== 問題 ==
老後の働き方についての読解文から、「30代半ばに突入し、老後の資」から「供ができたらと思っています。」まで(「供ができたらと思っています。」も含む)の部分を、一字も変えずに抜き出して返してください。
── 読解文 ──
おしえて、先輩! 看護師のためのマネー&キャリア相談室#05「老後の働き方」

おしえて、先輩! 看護師のためのマネー&キャリア相談室#05「老後の働き方」

この先、私はどんなキャリアを歩んでいくのだろう。将来のことを考えると、仕事だけじゃなく、お金の計画もきちんと立てなくては。でもこれ、誰に相談すればいいのかわからない……。

そんな看護師の皆さんのお悩みに、看護師の先輩であり、現在それぞれキャリアコンサルタント、ファイナンシャルプランナーとして活躍されている濱田安岐子さんと中林友美さんがズバリお答えします。第5回は、30代半ばに差し掛かったクリニック勤めのカナさんからのご相談。老後に向けてのお金と仕事について、悩みを持ち始めているようです。

「老後資金の準備、何から始めたらいいのかわからない…」

看護師・カナさん(35歳・クリニック勤務10年目)のお悩み

 

30代半ばに突入し、老後の資金や定年後の生活について考えることが増えました。周りの友人もNISAやiDeCoなどの資産運用を始めたりしていますが、私はまだその違いがよくわかっていません。老後資金の準備は、何から始めたらいいのでしょうか。

看護活動を通して、どんな自己実現をしたいですか?

濱田さんのアドバイス

同じ組織で10年の勤務経験があるということは、カナさんはチームのリーダーとして活躍している時期でしょうか。働き盛りのあなたが35歳ですでに老後のことを考え始めているということは、自分の人生に向き合っている証拠。早い時期から老後の準備をしようとしているあなたが素晴らしい!

そんなカナさんは、お金のことを知りたいようですが、資金形成については次回登場するファイナンシャルプランナーの中林さんにお任せして、私は働き方について少し情報提供ができたらと思っています。

老後資金の考え方は、世代によっても違いがありますよね。いま中年以上の看護職たちの多くは、若いうちから老後資金を準備する必要がなかった時代背景から、転職を繰り返して退職金を老後の資金として考えることもありませんでした。社会保障制度の中で年金があればなんとかなると信じてきた世代です。いよいよ超高齢社会を迎えるいまの日本においては、年金制度が維持されても支給額が減額される可能性もあるので、不安感も拭えないのですが。
───
── 演習データ ──
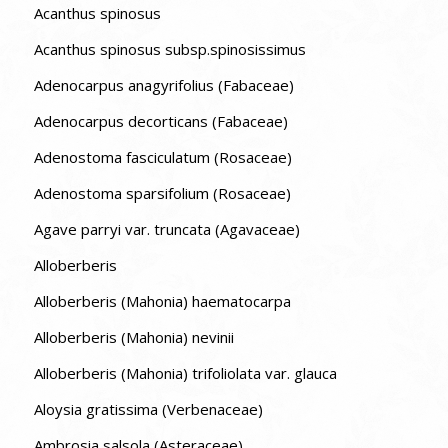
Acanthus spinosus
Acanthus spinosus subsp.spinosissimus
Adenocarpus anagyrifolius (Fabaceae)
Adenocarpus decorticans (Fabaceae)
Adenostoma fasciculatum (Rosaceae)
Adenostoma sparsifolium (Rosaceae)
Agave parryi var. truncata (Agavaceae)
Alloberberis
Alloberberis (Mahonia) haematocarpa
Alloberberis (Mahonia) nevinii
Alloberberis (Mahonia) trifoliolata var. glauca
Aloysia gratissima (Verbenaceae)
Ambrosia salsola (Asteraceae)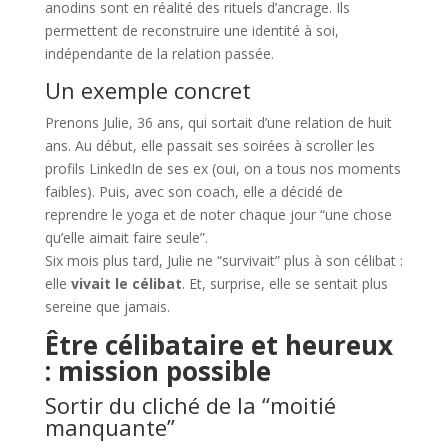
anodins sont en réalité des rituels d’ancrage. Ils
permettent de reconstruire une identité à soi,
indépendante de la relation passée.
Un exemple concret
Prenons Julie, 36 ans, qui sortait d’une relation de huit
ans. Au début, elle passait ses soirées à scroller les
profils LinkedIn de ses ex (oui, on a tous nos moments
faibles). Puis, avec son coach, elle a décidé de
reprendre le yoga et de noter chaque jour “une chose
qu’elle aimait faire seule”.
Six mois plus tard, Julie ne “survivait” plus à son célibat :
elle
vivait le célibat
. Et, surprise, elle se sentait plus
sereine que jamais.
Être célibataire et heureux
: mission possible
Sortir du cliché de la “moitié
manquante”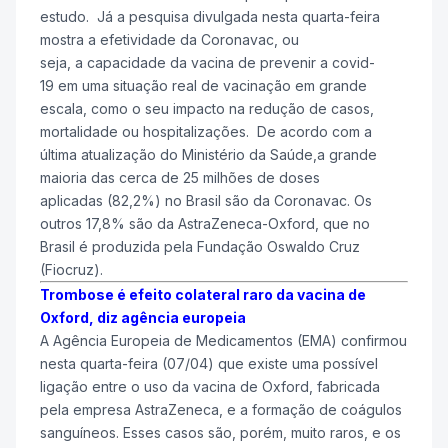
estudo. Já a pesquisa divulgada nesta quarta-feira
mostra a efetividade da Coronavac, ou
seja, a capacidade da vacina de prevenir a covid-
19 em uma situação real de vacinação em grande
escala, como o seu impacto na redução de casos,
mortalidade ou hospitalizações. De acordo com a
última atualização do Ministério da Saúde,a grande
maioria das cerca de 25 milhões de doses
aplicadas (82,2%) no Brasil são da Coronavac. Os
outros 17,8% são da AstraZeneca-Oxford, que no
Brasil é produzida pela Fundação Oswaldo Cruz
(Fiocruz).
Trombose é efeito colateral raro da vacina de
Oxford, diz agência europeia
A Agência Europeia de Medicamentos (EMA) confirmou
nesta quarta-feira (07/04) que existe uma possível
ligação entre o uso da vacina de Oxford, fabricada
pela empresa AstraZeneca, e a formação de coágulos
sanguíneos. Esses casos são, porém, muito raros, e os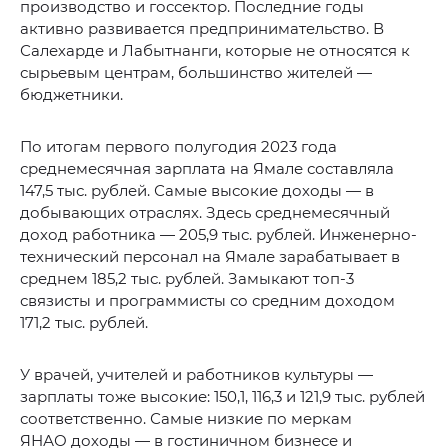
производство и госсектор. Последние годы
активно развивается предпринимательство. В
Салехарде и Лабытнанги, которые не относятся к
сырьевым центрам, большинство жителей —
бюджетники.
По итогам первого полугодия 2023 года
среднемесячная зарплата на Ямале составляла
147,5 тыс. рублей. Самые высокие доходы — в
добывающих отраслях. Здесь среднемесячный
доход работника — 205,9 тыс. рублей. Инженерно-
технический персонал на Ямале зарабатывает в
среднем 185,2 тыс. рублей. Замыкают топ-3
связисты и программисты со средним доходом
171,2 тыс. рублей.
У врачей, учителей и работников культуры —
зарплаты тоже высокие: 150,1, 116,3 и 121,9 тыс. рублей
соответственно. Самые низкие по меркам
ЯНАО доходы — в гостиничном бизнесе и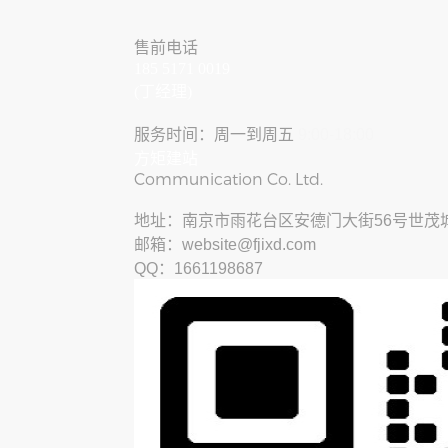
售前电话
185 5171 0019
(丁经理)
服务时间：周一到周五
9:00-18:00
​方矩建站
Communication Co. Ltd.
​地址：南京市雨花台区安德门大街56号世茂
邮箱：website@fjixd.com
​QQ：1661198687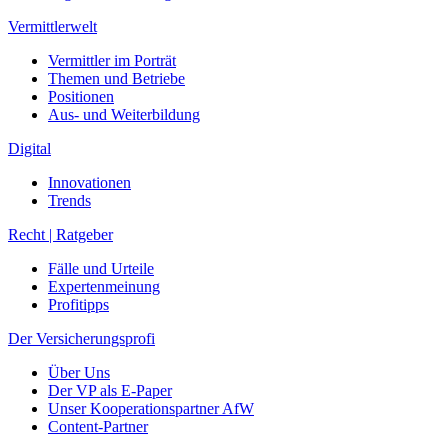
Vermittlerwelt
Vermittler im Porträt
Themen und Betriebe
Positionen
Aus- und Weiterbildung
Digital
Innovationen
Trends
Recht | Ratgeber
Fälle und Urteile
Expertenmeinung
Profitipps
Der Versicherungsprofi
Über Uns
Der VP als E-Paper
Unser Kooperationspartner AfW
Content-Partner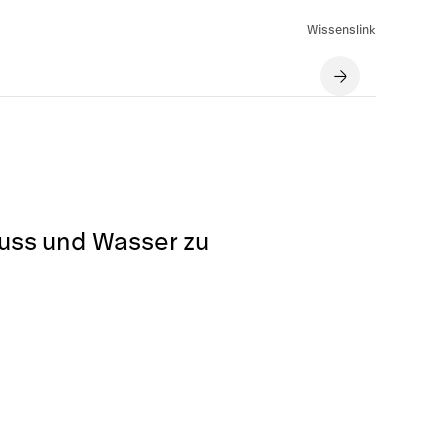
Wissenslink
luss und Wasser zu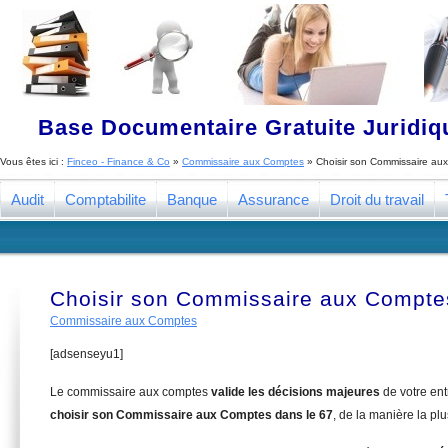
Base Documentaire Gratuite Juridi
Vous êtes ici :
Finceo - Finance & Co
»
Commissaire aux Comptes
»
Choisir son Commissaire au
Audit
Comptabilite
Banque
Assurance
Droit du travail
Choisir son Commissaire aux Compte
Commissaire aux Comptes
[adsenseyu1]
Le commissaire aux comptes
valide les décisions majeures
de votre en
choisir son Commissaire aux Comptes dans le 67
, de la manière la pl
───
== 解答 ==
30代半ばに突入し、老後の資金や定年後の生活について考えることが増えました。周りの友人もNISAやiDeCoなどの資産運用を始めたりしていますが、私はまだその違いがよくわかっていません。老後資金の準備は、何から始めたらいいのでしょうか。

看護活動を通して、どんな自己実現をしたいですか?

濱田さんのアドバイス

同じ組織で10年の勤務経験があるということは、カナさんはチームのリーダーとして活躍している時期でしょうか。働き盛りのあなたが35歳ですでに老後のことを考え始めているということは、自分の人生に向き合っている証拠。早い時期から老後の準備をしようとしているあなたが素晴らしい!

そんなカナさんは、お金のことを知りたいようですが、資金形成については次回登場するファイナンシャルプランナーの中林さんにお任せして、私は働き方について少し情報提供ができたらと思っています。